Today, just like every other day, I will pause for the millionth time. I will hope that she can hear me, feel me as I think about her. I hope that she knows just how much she is still loved and how thankful I am to be her granddaughter. 
Happy birthday grandma, may your memory be eternal. 

Sunday, January 17, 2016

Thoughts On Becoming "Mom"

    I am the youngest of four kids, there is a pretty big age gap between me and my next oldest sibling, (five years and ten months to be exact). By the time my mom got to me she was a seasoned pro in the mommy department. Some of my earliest memories of her are of her having seemingly magical powers. She knew how to spell every word, the answer to every question and if I wanted to know the meaning to phrases like MO, my mom knew it. I even remember thinking that my kids were going to be in big trouble because, how was I ever going to know so much? Little did I know that we would have something called Google.
   I used to ponder where and at what point was a mom endowed with this wealth of knowledge. Funny, but true story. The last month before I had kid #1 I realized that I had never bathed a new born. That set off a, hormone induced, panic attack. I read everything that I could get my hands on. I will never forget that first bath. I had my What To Expect The First Year mom guide out and very carefully followed it. The funny part is that my son's water aversion was already there. I even have the pictures to prove it. He was so mad that his little face was bright red.

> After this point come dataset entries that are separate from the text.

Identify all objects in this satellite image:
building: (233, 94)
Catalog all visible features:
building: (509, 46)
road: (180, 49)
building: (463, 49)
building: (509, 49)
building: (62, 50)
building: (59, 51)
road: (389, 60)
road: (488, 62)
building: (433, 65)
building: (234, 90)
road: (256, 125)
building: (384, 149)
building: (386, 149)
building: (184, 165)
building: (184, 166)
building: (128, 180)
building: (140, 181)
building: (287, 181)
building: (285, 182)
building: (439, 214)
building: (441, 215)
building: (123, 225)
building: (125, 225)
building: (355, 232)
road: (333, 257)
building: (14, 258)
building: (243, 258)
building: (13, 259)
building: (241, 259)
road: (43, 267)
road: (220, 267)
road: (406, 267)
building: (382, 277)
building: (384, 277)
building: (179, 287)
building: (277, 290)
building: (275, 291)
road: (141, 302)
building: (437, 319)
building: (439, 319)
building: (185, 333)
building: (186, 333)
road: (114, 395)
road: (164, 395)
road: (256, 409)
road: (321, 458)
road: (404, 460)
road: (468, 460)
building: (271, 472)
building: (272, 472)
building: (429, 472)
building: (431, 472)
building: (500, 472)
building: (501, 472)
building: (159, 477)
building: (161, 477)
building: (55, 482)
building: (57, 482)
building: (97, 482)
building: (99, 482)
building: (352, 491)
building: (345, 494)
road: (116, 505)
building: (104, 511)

Where was I? I digress...  

    I am not going to lie this whole mom thing has been hard lately, like World War One, in the trenches hard.  I have had to repeatedly turn to the experts for help because, I don't always have the answers. At times that, in and of its self, hurts. Knowing that to spite my seven years and seven months of categorized mommy knowledge I still don't have the answer. I am still as awkward as I was so long ago at my son's first home bath. Not having the answers makes me feel, powerless.
  I would like to blame my struggles on how much harder the world is today than it was thirty something years ago. Perhaps my mom's generation had less pressure on it? Moms today wage a constant battle of opinions. It's not just the opinion of neighbors and relatives either anymore. It is the stranger at the store who decided to film you and post it on Youtube for the world to see.
   This brings me to days like today. I wonder how the heck I am going to make it thru to tomorrow? And does coffee power count as magical powers? The kids are in bed and I am not far behind. I have a giant package of Kirkland toilet paper on the floor in my living room and the vacuum is still plugged in that really needs to be put away. I am pretty sure that I wasn't high level today. This whole mommy business doesn't get any easier either, does it? I hope that the mom that my kids remember is better than the mom that I remember me to be.Thank God that tomorrow is another day and another chance to try again.